The legal vagueness of the phrase “assisted living” is at the center of the disagreement. In short, opinion on how much assistance is needed for assisted living varies wildly.

But all five scenarios described in Laguna Honda’s draft feasibility study published in early August project that each resident – or each bed – must meet the high assistance standards for licensed Residential Care Facility for the Elderly (RCFE).

Construction costs of each bed meeting RCFE standards would range between $511,888 and $783,354, the feasibility study draft said. The operating costs would range from $127,728 and $171,806 per bed annually.

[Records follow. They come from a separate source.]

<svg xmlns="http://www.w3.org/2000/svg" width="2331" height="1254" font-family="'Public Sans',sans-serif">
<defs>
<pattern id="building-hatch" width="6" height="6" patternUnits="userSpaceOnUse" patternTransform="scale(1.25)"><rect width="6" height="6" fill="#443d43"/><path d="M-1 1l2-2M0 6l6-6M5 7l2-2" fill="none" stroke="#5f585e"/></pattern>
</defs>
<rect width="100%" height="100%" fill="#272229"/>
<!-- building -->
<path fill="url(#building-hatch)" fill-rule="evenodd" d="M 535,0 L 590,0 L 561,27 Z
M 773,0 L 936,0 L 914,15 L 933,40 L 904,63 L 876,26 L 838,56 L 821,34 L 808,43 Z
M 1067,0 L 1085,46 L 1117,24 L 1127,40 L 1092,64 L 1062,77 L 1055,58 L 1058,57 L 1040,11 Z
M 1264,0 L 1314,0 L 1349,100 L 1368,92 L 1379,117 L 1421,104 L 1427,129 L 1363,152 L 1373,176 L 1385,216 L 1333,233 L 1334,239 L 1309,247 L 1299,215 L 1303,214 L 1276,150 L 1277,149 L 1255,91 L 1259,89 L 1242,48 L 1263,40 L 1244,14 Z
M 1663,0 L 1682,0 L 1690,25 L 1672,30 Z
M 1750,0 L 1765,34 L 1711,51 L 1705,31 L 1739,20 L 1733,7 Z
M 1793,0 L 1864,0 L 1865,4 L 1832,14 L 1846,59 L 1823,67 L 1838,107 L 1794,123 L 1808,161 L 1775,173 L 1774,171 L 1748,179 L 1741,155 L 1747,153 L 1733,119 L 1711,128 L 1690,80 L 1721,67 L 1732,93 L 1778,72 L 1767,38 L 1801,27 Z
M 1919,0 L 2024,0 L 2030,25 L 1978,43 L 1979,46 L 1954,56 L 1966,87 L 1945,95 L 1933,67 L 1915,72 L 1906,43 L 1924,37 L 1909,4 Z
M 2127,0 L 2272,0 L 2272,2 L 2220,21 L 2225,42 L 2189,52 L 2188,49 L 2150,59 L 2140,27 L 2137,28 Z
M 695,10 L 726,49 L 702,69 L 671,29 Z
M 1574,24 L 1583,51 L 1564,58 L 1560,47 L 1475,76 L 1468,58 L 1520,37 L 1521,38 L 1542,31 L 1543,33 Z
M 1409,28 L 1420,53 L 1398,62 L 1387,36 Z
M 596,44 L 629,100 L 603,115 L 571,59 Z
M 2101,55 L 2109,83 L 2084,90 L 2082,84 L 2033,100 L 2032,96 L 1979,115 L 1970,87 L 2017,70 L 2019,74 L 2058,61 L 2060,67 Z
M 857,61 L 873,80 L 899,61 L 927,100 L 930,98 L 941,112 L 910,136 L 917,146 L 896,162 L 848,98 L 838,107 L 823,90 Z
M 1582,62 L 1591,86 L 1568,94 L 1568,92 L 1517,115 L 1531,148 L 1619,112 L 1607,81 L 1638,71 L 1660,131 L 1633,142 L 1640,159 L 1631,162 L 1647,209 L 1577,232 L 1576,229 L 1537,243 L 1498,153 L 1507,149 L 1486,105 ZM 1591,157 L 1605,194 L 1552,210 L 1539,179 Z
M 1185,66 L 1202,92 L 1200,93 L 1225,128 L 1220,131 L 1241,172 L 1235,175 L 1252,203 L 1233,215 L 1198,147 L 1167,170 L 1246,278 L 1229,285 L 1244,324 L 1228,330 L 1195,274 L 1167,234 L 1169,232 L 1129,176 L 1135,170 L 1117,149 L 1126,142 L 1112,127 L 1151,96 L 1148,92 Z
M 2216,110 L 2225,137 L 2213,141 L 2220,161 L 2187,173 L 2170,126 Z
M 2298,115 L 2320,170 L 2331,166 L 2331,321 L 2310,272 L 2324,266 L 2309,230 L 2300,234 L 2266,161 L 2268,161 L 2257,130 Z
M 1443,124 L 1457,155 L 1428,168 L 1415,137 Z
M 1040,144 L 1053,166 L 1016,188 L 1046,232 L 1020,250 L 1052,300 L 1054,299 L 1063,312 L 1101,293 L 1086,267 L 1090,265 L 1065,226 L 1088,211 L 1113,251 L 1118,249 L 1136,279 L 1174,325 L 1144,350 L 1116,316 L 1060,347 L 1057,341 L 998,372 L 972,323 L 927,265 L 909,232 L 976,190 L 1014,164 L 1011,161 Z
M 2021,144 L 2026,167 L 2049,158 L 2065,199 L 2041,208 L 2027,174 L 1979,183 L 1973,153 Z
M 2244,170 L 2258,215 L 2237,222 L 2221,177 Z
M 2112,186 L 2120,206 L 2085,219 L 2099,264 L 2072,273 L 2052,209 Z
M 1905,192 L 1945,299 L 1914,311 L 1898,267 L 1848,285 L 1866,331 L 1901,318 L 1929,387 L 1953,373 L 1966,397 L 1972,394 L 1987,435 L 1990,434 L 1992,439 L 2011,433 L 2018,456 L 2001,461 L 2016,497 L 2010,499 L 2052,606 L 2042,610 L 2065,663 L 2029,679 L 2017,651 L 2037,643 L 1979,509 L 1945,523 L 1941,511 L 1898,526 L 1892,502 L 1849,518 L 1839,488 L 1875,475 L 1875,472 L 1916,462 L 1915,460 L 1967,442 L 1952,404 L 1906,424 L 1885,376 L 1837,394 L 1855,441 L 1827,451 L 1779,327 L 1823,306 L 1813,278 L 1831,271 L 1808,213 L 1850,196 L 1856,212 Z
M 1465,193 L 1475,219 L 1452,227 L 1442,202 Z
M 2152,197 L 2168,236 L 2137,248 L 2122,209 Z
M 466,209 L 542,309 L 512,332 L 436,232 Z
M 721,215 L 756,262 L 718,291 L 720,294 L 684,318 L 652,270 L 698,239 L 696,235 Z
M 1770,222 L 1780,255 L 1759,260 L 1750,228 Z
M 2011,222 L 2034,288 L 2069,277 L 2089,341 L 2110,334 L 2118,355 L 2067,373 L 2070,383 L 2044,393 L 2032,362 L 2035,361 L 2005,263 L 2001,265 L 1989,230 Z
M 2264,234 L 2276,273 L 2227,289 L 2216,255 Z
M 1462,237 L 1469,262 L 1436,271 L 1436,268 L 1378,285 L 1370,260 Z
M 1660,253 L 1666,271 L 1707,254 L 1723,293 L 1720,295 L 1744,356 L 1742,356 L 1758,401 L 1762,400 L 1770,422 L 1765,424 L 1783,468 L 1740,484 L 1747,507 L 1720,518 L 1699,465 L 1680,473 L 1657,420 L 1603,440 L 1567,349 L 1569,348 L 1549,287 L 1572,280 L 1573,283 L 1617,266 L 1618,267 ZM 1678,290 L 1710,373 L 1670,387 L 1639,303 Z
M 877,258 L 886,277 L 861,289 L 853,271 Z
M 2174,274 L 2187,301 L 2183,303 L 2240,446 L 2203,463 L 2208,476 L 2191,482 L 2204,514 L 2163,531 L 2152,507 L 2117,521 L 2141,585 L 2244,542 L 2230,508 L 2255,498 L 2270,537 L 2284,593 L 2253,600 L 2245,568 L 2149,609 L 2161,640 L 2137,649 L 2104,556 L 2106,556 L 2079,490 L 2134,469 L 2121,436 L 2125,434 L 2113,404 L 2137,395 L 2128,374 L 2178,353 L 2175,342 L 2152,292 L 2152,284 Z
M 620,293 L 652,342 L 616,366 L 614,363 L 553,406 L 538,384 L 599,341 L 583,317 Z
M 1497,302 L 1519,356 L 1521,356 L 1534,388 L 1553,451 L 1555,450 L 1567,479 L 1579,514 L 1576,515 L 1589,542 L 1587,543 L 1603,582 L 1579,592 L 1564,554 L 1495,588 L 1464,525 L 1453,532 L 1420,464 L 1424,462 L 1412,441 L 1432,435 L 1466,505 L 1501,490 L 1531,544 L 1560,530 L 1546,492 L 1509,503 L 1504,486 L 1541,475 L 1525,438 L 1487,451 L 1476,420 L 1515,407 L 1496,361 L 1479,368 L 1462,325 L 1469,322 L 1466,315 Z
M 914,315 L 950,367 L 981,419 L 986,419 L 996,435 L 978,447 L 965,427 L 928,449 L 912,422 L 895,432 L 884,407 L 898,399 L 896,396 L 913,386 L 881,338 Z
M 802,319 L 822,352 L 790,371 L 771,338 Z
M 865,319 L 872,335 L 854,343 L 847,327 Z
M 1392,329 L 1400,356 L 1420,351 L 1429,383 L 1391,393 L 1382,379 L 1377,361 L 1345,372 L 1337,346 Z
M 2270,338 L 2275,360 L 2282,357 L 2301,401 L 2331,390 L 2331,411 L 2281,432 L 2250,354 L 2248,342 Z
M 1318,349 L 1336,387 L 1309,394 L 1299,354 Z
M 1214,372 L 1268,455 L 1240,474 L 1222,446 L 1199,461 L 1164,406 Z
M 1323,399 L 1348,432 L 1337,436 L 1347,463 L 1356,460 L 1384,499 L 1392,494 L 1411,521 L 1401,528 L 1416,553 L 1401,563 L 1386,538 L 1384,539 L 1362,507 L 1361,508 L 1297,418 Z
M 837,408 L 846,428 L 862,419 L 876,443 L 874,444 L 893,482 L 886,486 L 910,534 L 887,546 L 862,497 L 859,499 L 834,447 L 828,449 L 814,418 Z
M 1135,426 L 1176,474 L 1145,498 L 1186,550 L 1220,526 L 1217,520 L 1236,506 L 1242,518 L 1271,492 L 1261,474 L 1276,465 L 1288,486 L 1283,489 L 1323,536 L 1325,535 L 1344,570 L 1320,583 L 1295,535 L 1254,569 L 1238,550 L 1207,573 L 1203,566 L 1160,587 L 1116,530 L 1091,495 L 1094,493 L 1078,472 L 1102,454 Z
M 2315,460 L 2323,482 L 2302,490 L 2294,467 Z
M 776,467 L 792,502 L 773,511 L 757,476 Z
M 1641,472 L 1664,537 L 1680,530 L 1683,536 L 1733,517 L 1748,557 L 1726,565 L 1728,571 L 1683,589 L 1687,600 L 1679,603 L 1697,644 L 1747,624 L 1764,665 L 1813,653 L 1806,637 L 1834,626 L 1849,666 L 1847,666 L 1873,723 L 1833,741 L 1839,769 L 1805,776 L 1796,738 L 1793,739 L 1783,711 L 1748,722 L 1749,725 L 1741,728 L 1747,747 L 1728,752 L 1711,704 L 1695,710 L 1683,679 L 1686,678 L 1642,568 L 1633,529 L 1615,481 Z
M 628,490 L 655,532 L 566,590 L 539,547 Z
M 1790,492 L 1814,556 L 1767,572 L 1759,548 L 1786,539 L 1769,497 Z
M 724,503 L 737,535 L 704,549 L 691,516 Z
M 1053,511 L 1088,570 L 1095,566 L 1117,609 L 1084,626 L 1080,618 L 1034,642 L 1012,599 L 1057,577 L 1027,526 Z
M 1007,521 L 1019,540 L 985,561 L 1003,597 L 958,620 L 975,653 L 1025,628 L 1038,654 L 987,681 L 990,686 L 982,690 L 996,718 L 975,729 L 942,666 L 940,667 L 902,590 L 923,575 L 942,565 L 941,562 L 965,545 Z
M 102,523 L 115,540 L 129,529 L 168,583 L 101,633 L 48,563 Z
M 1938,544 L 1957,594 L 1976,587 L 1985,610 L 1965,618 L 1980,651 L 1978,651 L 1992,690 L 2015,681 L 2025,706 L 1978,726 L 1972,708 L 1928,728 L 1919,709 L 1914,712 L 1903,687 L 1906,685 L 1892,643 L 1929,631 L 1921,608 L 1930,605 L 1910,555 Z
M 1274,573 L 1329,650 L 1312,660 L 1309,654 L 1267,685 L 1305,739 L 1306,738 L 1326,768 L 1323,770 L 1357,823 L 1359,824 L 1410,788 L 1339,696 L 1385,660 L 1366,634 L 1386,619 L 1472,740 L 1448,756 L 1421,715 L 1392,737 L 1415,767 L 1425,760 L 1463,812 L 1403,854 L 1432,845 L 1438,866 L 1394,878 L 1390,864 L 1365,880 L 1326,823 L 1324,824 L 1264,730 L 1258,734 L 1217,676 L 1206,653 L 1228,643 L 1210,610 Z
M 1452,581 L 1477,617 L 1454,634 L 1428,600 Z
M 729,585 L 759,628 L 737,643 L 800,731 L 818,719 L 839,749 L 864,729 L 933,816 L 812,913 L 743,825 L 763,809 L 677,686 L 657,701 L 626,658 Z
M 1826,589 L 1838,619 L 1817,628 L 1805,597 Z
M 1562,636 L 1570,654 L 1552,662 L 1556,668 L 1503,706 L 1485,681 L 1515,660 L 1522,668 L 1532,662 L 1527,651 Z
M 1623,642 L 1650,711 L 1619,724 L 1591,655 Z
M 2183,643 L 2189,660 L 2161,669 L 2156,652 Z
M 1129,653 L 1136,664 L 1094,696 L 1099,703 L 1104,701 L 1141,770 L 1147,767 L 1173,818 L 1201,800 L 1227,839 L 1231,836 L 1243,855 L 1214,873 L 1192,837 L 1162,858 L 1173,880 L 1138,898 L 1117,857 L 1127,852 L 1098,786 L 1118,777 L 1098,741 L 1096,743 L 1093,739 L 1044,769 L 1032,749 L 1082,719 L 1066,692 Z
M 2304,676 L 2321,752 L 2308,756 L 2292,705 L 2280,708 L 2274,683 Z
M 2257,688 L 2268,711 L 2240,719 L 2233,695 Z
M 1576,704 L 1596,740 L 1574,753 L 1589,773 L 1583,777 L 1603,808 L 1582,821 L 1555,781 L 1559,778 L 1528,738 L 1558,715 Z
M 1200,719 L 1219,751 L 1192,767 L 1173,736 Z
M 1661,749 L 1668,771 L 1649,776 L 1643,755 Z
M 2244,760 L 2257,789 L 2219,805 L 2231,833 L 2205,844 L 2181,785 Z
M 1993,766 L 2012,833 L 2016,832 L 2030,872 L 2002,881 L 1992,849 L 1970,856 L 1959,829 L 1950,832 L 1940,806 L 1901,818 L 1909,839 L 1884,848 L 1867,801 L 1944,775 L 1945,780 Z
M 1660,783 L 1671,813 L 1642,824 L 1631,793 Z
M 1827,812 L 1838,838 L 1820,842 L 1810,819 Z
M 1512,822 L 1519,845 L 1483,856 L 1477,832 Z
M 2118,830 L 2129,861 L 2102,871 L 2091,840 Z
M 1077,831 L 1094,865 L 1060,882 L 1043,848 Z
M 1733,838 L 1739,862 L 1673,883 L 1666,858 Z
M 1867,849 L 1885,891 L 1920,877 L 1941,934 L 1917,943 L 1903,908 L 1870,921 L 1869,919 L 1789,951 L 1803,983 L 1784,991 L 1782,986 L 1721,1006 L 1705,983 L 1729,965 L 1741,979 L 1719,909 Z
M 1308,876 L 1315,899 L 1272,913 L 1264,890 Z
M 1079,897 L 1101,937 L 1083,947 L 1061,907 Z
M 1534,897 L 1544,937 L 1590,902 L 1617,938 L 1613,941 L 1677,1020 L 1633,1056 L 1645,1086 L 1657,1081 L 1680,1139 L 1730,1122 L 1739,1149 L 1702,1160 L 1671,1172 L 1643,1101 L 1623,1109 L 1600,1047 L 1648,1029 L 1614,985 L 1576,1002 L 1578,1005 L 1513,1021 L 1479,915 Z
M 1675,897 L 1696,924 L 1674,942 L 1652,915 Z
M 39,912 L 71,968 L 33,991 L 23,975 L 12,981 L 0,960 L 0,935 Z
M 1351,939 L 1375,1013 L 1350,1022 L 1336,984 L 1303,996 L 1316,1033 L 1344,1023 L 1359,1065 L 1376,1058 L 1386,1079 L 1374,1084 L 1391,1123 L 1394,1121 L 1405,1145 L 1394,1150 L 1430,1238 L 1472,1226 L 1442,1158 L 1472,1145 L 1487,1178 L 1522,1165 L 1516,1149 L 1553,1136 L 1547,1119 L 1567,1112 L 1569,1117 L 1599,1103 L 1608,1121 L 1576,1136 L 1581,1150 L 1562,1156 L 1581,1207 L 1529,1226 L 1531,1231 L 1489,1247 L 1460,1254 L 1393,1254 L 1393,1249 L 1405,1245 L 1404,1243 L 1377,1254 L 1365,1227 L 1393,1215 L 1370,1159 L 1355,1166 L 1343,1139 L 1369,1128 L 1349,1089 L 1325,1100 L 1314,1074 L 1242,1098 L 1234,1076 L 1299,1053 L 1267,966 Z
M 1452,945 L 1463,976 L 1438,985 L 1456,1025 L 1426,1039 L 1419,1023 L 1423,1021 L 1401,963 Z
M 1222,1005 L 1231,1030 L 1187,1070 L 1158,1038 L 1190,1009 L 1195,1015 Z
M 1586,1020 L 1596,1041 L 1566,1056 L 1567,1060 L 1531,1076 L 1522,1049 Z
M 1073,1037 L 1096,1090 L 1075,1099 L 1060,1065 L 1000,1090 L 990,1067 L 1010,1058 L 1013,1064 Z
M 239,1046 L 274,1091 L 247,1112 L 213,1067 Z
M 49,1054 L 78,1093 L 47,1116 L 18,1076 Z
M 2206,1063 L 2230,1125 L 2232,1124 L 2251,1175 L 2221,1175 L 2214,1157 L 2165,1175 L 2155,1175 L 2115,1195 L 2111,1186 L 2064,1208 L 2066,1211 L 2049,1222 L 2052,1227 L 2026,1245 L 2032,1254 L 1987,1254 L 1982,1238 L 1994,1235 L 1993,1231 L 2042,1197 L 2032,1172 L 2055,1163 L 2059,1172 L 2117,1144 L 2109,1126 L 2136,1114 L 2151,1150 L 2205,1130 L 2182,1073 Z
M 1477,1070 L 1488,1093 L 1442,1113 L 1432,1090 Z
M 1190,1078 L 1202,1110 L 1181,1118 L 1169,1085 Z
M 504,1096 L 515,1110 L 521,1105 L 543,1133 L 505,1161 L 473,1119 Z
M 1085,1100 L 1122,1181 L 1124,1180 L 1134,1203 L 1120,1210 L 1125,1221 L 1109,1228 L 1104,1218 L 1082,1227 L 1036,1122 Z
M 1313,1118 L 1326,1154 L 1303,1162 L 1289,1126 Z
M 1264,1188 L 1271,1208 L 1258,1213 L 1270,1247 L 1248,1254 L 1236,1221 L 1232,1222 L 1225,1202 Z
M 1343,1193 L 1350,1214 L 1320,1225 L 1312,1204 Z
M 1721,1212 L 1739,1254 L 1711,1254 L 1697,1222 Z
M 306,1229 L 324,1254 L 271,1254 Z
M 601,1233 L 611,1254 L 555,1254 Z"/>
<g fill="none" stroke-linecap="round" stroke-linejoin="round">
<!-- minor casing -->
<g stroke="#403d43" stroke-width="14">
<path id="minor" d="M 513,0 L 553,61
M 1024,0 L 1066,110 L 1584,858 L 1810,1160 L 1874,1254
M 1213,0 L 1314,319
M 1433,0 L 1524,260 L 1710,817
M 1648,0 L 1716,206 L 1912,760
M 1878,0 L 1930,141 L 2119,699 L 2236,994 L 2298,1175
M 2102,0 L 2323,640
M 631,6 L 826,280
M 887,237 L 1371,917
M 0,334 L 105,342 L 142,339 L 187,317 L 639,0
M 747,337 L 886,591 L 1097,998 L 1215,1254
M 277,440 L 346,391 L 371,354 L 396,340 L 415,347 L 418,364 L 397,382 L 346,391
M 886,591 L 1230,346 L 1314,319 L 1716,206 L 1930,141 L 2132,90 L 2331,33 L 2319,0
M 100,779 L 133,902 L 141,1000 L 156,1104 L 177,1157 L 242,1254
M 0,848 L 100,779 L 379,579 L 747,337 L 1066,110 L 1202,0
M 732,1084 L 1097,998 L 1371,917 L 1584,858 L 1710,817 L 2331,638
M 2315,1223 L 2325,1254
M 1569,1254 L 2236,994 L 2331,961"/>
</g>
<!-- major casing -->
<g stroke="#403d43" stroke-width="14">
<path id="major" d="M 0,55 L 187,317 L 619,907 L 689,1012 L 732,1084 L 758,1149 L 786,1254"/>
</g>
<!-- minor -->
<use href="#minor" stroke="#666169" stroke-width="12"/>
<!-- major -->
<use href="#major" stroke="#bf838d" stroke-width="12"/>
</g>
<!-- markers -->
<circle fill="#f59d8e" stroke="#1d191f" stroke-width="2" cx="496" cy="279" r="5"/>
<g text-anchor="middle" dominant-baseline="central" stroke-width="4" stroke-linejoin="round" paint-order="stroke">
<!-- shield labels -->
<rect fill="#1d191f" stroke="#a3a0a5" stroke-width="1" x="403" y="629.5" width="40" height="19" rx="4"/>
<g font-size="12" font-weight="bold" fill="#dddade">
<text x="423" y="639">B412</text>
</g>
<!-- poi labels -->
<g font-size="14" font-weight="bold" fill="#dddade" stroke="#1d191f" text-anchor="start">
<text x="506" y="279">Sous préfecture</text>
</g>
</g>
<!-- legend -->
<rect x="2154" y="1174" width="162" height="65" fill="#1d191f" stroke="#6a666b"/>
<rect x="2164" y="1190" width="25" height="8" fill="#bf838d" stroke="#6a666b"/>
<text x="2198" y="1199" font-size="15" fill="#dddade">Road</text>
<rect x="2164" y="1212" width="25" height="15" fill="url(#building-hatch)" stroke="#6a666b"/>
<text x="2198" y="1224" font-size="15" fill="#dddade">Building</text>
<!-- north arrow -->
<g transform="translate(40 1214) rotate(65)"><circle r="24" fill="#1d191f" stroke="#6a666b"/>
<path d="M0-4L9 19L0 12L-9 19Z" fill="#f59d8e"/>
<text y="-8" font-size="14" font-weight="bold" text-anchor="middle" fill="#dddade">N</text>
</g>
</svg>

Total construction costs would range from $148,103,501 to $246,000,532, and annual operating costs would range from $25,427,409 and $40,506,571 annually, the study said.

Before the study’s final draft is released in late September, some citizens present at the Department of Public Health presentation on the subject said they would like to see cost projections of other scenarios, where not all beds require RCFE standards.

“High quality housing can be cheaper than a high quality medical facility,” Long Term Care Coordinating Council Member Marie Jobling said.